Herculaneum and its papyri live on video

During the first excavation of the Villa dei Papyri in Herculaneum, the team unearthed the villa’s entire library, more than 1,800 scrolls still tightly rolled and neatly stacked in shelves. That was in 1754, 1,675 years after the eruption of Mount Vesuvius instantly carbonized organized material in clouds of superheated gases and ash and then buried the city in 60 feet of hard volcanic rock. The volcano destroyed the city, and at the same time preserved the only complete ancient library in the world.
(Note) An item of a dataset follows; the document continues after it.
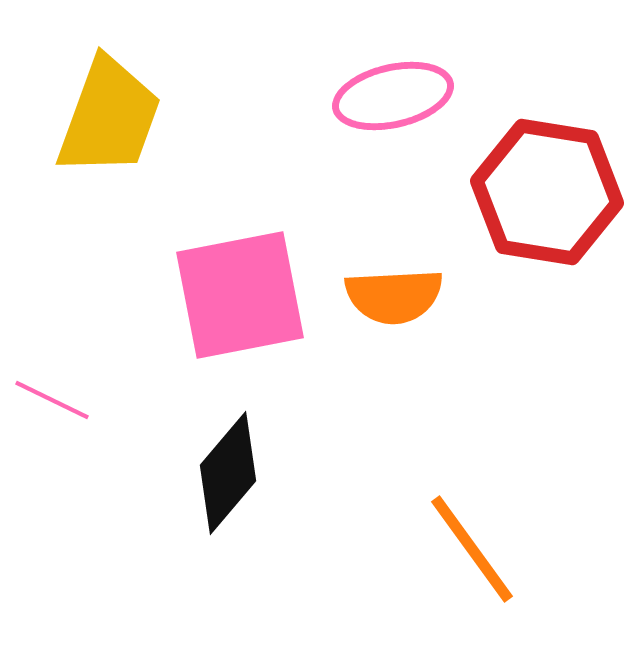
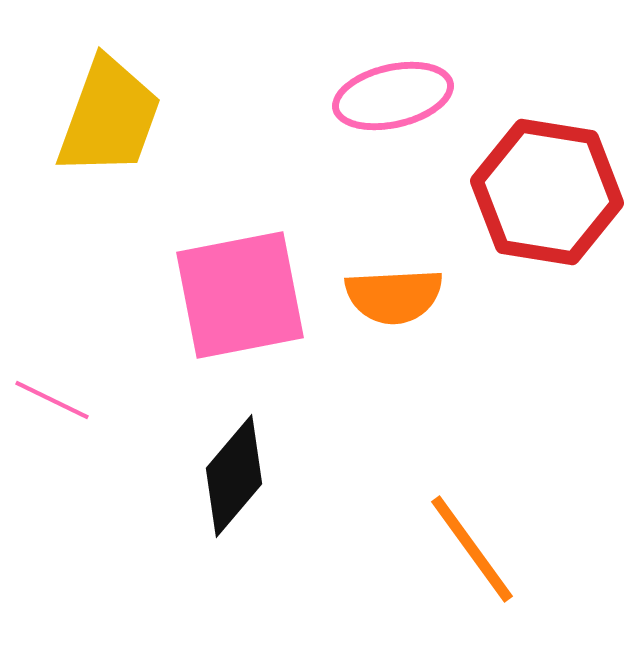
black diamond: moved 6 px right, 3 px down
Naturally scholars were desperate to read those scrolls which could contain a wealth of long-lost texts. Early attempts at unrolling the scrolls did identify a few Epicurean texts, but unrolling carbonized papyrus almost certainly results in its destruction, and the vast majority of the villa’s scrolls were left to the hopefully more tender mercies of the future. Non-invasive technology like X-rays and CT scans were deployed, but with little success.

Ultrabright synchroton X-rays has been successful where other imaging techniques have failed, reading erased works by Galen, virtually opening a 17th century mystery box and recovering the image of a hopelessly tarnished daguerreotype. In 2015, the power of the synchroton particle collider was first deployed on Herculaneum papyri. It was a test of the possibilities and the results were very encouraging, albeit limited. The work proceeds apace, however, and two scrolls from the L’Institut de France are now being scanned by the Diamond Light Source, the UK’s national synchroton science facility.

The use of carbon ink is one of the main reasons these scrolls have evaded deciphering, according to [University of Kentucky’s Professor Brent Seales]. Unlike metal-based inks, such as the iron gall used to write medieval documents, carbon ink has a density similar to that of the carbonized papyrus on which it sits. Therefore, it appears invisible in X-ray scans.

“We do not expect to immediately see the text from the upcoming scans, but they will provide the crucial building blocks for enabling that visualization. First, we will immediately see the internal structure of the scrolls in more definition than has ever been possible, and we need that level of detail to ferret out the highly compressed layers on which the text sits. In addition, we believe strongly—and contrary to conventional wisdom–that tomography does indeed capture subtle, non-density-based evidence of ink, even when it is invisible to the naked eye in the scan data. The machine learning tool we are developing will amplify that ink signal by training a computer algorithm to recognize it–pixel by pixel–from photographs of opened fragments that show exactly where the ink is—voxel by voxel—in the corresponding tomographic data of the fragments. The tool can then be deployed on data from the still-rolled scrolls, identify the hidden ink, and make it more prominently visible to any reader.”

You can learn more about the study of the carbonized scrolls, past, present and future, in a live-streamed discussion from the Getty Villa. It will be shown on the Getty’s YouTube channel from 4-6PM PST (7-9 PM EST).

Speaking of Herculaneum and the Getty, Buried by Vesuvius: Treasures from the Villa dei Papiri, the seminal exhibition at the Getty Villa, ends a week from Monday. For those of us who haven’t been able to make it to Malibu to visit this extraordinary assemblage of statuary, frescoes, mosaic floors and more than a thousand of those famed carbonized papyrus scrolls, the Getty will be broadcasting a special curatorial tour of the exhibition live on its Facebook page on Thursday, October 24th, at 9:15 AM PST (12:15 PM EST).

4 thoughts on “Herculaneum and its papyri live on video

  1. I can’t quite believe how much I hope that the researchers are able to make that work. Their contributions to literature,science, and history would be immense.

  2. A few months ago, I attended a talk on this subject given by Vito Mocello of the Italian National Council of Research. Fascinating and intriguing stuff!